良く整備された交通網や都市・港湾といった建造物は、一朝一夕に作れるはずもない。また、治安維持や係争解決を図ったり、経済振興策を施すなど、そこに住み暮らす人を生かす仕組みは物を作る以上に大変な問題だ。

もちろんそれは、スカアハ一人の業績であったはずはない。そこには、スカアハの示す方針に従って理想を現実に変えてきたエリン族の弛まぬ努力があった事は間違いない。

それらを構築する取り組みだけでも並大抵のものではないだろうに、一番重要なことは、それを語るエリン族の人々が、それらの変革を誇らしげに好ましげに語る点だ。あるいは、時に自分たちの力不足を率直に語りさえする。過去に積み上げた業績に自信は持ちながらも、決して慢心せず向上心を持ち続けている。

それが、オレの会ったエリン族の人々の姿だ。

「100年から働いたのは、なにもスカアハだけの話じゃないでしょう。その間に、エリン族はそれまでとは違って新たな考えや新たな技術を備え、繁栄してきたのではないですかね。それとも逆に、政治体制を整える余裕もないほど疲弊しましたか。」

「疲弊などとんでもない!」

揶揄するように言い放つと、コノーアさんは呼応するように憤慨して見せた。

「かつて、エリンの民の住居は穴蔵のような半地下の小屋で、牛や豚と一緒に暮らしていました。しかし、今そのような暮らしをしているエリンの民は一人もいません。それもこれも、女神様が我らを導いてくださったからです。」

「まぁ、指導者が優れているってのは確かに、隆盛の必須条件だと思いますよ。」

肩を竦めて同意する。

「ですが、スカアハがただ一人の優れた指導者だとも限りませんよね。いずれ、世代交代をしなきゃならんでしょう。だったら、コノーアさんが『優れた指導者』になればいい。いや、ならなきゃいけない。」

違いますか。

「仰るとおりです。」

オレの言葉に、眼前の大族長は居住まいを正した。

エリン族は、我らが国は、確かに世代交代を迎えました。いや、既に私がフィン・マッコール様より大族長の役目を継いだ三年前に、交代は成されたと言うべきでしょう。」

その先の言葉にオレは注目する。

そう、コノーアさんが大族長として就任してから既に3年が経っているのだ。3年と言えば、権力の委譲とその定着に十分な期間だと思われる。

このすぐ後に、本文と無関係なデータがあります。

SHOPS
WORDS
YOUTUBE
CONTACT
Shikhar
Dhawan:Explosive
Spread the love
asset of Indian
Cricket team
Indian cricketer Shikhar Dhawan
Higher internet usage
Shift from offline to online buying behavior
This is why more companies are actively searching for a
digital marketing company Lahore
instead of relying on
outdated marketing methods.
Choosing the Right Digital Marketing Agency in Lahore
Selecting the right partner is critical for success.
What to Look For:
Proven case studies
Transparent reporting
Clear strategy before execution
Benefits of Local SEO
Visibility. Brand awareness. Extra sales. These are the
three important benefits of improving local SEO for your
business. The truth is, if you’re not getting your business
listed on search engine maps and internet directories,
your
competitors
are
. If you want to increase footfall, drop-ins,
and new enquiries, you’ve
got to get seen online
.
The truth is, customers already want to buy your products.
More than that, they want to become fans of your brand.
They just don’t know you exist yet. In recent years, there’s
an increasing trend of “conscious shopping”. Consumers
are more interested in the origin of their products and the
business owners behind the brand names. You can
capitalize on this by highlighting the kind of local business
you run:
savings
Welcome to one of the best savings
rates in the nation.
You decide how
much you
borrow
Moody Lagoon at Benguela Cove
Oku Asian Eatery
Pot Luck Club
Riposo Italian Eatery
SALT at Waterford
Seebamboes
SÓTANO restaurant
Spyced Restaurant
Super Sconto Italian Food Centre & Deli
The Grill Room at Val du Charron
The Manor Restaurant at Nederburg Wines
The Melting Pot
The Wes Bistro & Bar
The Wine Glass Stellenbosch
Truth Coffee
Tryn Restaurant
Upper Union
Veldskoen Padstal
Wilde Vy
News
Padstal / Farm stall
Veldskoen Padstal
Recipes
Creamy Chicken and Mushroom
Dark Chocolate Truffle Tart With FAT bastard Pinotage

なら、何故今頃になって王家がどうのと言い始めたのか。

「しかし、女王様が政務を執られなくなってから3年。この間に発生した他部族や他の妖精族などの反発は次第に強まっています。最も最近の例では、水利権問題に絡んでとある部族と妖精族、あるいは周辺の部族との間で紛争が始まる直前になったことがあります。……セタンタ様もご存じのはずです。」

「あー、あの件ね。」

例の、オーリン族の一件を思い出す。ほんの一月ほど前の話なのだが、それ以降も色々イベントが山積みだったせいで、もう既に記憶があやふやになってきている。

「あれは、単純に水の問題だけじゃないんですか?」

妖精族のちびっこどもとか、オーリン族のおばちゃんたちとか、割とどうでもいいことばかり思い出しながら話を合わせる。

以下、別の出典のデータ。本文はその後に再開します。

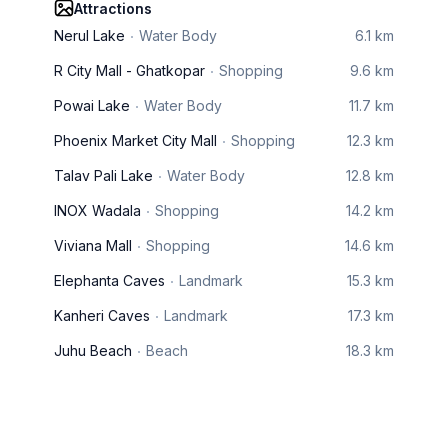
Attractions
Nerul Lake
Water Body
6.1 km
R City Mall - Ghatkopar
Shopping
9.6 km
Powai Lake
Water Body
11.7 km
Phoenix Market City Mall
Shopping
12.3 km
Talav Pali Lake
Water Body
12.8 km
INOX Wadala
Shopping
14.2 km
Viviana Mall
Shopping
14.6 km
Elephanta Caves
Landmark
15.3 km
Kanheri Caves
Landmark
17.3 km
Juhu Beach
Beach
18.3 km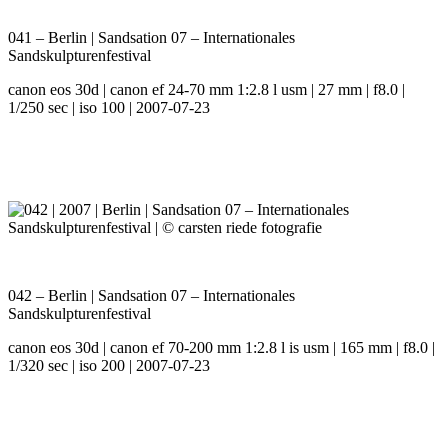
041 – Berlin | Sandsation 07 – Internationales
Sandskulpturenfestival
canon eos 30d | canon ef 24-70 mm 1:2.8 l usm | 27 mm | f8.0 |
1/250 sec | iso 100 | 2007-07-23
042 – Berlin | Sandsation 07 – Internationales
Sandskulpturenfestival
canon eos 30d | canon ef 70-200 mm 1:2.8 l is usm | 165 mm | f8.0 |
1/320 sec | iso 200 | 2007-07-23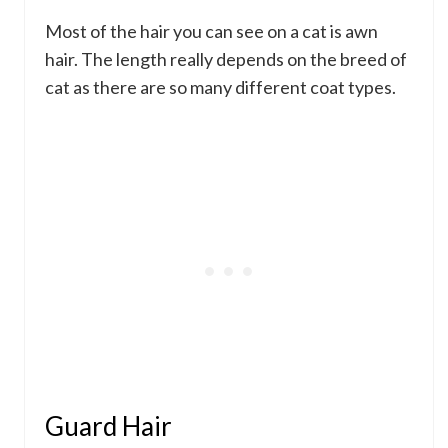
Most of the hair you can see on a cat is awn
hair. The length really depends on the breed of
cat as there are so many different coat types.
Guard Hair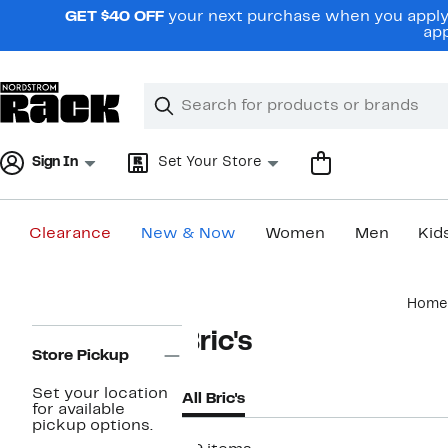
Skip
GET $40 OFF
your next purchase when you apply 
navigation
app
Clear
Search
Clear
Search
Text
Sign In
Set Your Store
Clearance
New & Now
Women
Men
Kid
Main
Home
content
Page
Bric's
Navigation
Store Pickup
Set your location
All Bric's
for available
pickup options.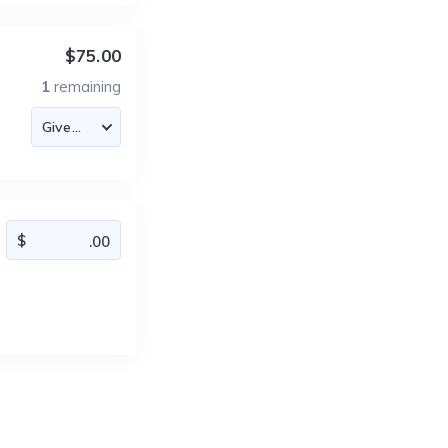
$75.00
1
remaining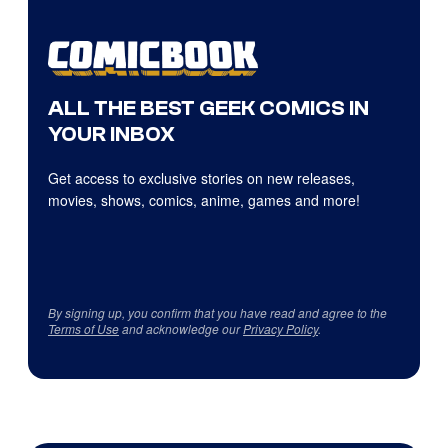
ALL THE BEST GEEK COMICS IN
YOUR INBOX
Get access to exclusive stories on new releases,
movies, shows, comics, anime, games and more!
By signing up, you confirm that you have read and agree to the
Terms of Use
and acknowledge our
Privacy Policy
.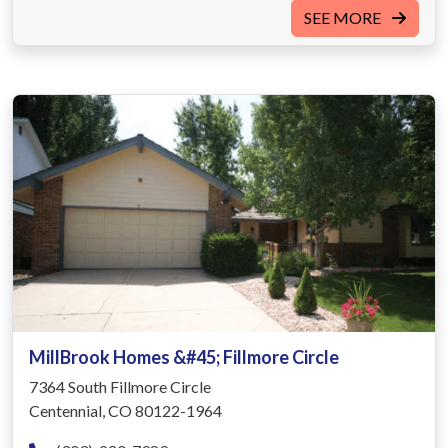
SEE MORE
MillBrook Homes &#45; Fillmore Circle
7364 South Fillmore Circle
Centennial, CO 80122-1964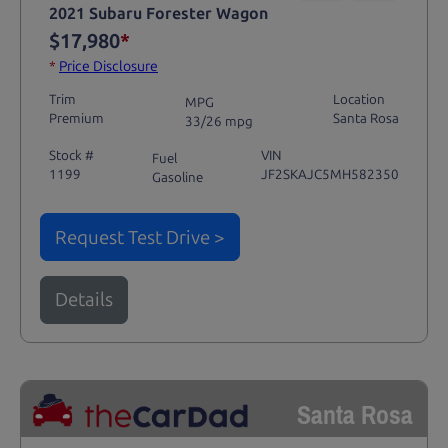
2021 Subaru Forester Wagon
$17,980
*
*
Price Disclosure
Trim
Location
MPG
Premium
Santa Rosa
33/26 mpg
Stock #
VIN
Fuel
1199
JF2SKAJC5MH582350
Gasoline
Request Test Drive >
Details
Santa Rosa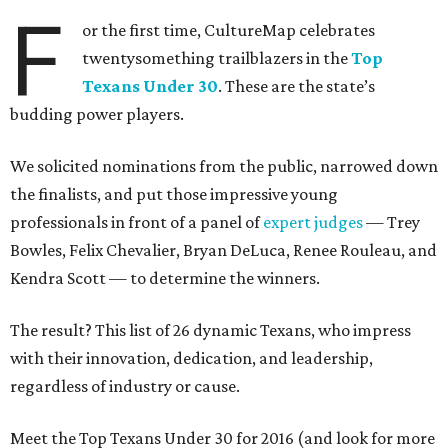
F
or the first time, CultureMap celebrates
twentysomething trailblazers in the
Top
Texans Under 30
. These are the state’s
budding power players.
We solicited nominations from the public, narrowed down
the finalists, and put those impressive young
professionals in front of a panel of
expert judges
— Trey
Bowles, Felix Chevalier, Bryan DeLuca, Renee Rouleau, and
Kendra Scott — to determine the winners.
The result? This list of 26 dynamic Texans, who impress
with their innovation, dedication, and leadership,
regardless of industry or cause.
Meet the Top Texans Under 30 for 2016 (and look for more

「あの事件の根本原因は、もちろん麦作に必要な水源の問題でした。ですが、統治者として私が一番問題を感じたのはそこではありません。」

真剣な表情に苦々しいものを浮かべながら、コノーアさんは言葉を継いだ。

「影の森の女王・タニアは、女神様に忠誠を誓った臣下ですが、大族長に従う義務はありません。ですが、こちらからの調停を受け入れる用意があると回答していました。一方、オーリン族エリン族とは他の部族であり、族長会議に代表を送り込むことを認められていませんが、それでも大族長に従う義務を負う存在です。しかし、私の調停に対してオーリン族は『大族長の命には従わない、女神様にのみ従う』と返答してきました。」

テーブルに載せた拳を強く握りしめながら、大族長は話を続ける。

「他の部族にも、この傾向は多かれ少なかれ出始めています。要するに、『女神様は怖いが、英雄フィンではない大族長など怖くもない』というわけですな。」